■ TRY IT ■
Only the lines below, from the one with "631 335 7188" through the one with "478 350 6898", are to be written out, exactly.

Collected data entries:
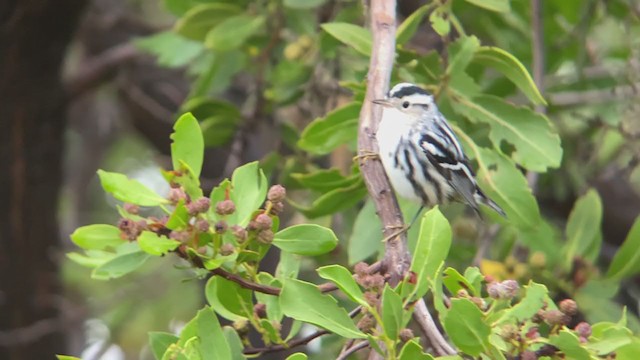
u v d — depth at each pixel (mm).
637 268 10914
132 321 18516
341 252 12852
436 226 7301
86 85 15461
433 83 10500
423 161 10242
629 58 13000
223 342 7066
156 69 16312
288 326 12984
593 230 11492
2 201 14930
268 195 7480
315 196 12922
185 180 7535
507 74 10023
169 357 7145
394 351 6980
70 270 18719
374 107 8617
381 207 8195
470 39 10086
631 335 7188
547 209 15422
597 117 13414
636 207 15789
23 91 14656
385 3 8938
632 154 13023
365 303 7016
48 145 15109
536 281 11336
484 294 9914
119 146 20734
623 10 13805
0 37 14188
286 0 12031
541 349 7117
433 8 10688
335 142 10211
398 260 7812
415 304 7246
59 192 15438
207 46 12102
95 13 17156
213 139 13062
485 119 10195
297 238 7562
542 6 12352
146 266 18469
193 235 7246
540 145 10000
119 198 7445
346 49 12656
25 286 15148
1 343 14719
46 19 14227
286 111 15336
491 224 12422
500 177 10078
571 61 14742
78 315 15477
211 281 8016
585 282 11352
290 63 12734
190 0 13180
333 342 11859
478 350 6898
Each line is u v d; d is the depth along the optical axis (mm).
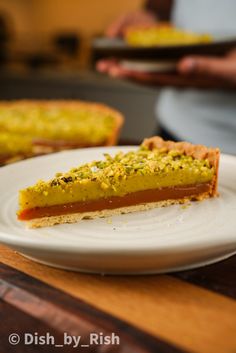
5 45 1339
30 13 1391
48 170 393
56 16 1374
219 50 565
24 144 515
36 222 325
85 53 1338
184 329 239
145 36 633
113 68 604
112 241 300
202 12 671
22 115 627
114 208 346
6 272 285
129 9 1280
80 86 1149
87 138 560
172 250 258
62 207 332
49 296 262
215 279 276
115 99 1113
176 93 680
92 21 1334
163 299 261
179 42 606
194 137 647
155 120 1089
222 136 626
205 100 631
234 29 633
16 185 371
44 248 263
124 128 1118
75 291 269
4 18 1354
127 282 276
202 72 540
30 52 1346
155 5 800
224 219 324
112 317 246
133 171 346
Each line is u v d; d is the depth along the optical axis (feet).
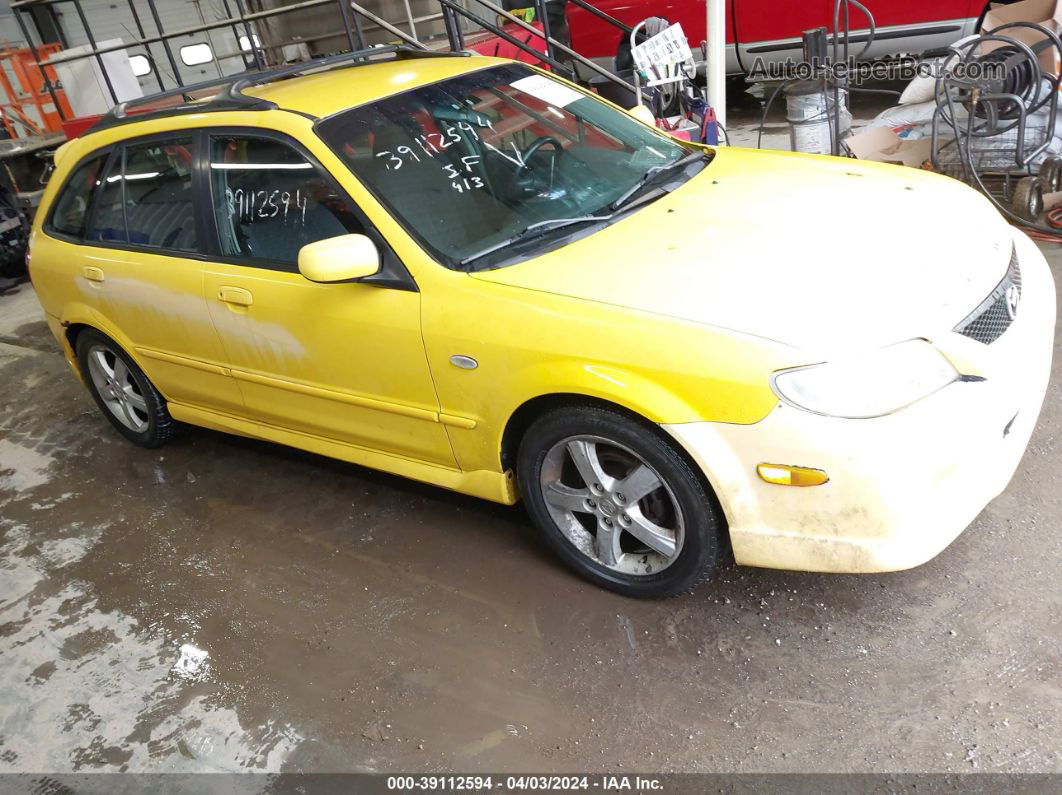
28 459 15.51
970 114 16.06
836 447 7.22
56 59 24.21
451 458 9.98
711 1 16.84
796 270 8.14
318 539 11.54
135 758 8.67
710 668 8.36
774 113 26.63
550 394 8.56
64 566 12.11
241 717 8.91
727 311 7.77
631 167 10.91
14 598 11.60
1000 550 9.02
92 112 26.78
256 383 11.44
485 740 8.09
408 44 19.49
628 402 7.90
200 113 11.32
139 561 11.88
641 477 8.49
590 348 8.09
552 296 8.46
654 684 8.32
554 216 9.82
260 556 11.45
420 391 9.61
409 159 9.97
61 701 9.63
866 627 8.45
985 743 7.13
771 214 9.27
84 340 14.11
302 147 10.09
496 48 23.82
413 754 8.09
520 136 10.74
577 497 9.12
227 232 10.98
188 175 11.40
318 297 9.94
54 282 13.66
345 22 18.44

■ ANSWER SECTION ■
631 335 7188
547 209 15422
597 117 13414
636 207 15789
23 91 14656
385 3 8938
632 154 13023
365 303 7016
48 145 15109
536 281 11336
484 294 9914
119 146 20734
623 10 13805
0 37 14188
286 0 12031
541 349 7117
433 8 10688
335 142 10211
398 260 7812
415 304 7246
59 192 15438
207 46 12102
95 13 17156
213 139 13062
485 119 10195
297 238 7562
542 6 12352
146 266 18469
193 235 7246
540 145 10000
119 198 7445
346 49 12656
25 286 15148
1 343 14719
46 19 14227
286 111 15336
491 224 12422
500 177 10078
571 61 14742
78 315 15477
211 281 8016
585 282 11352
290 63 12734
190 0 13180
333 342 11859
478 350 6898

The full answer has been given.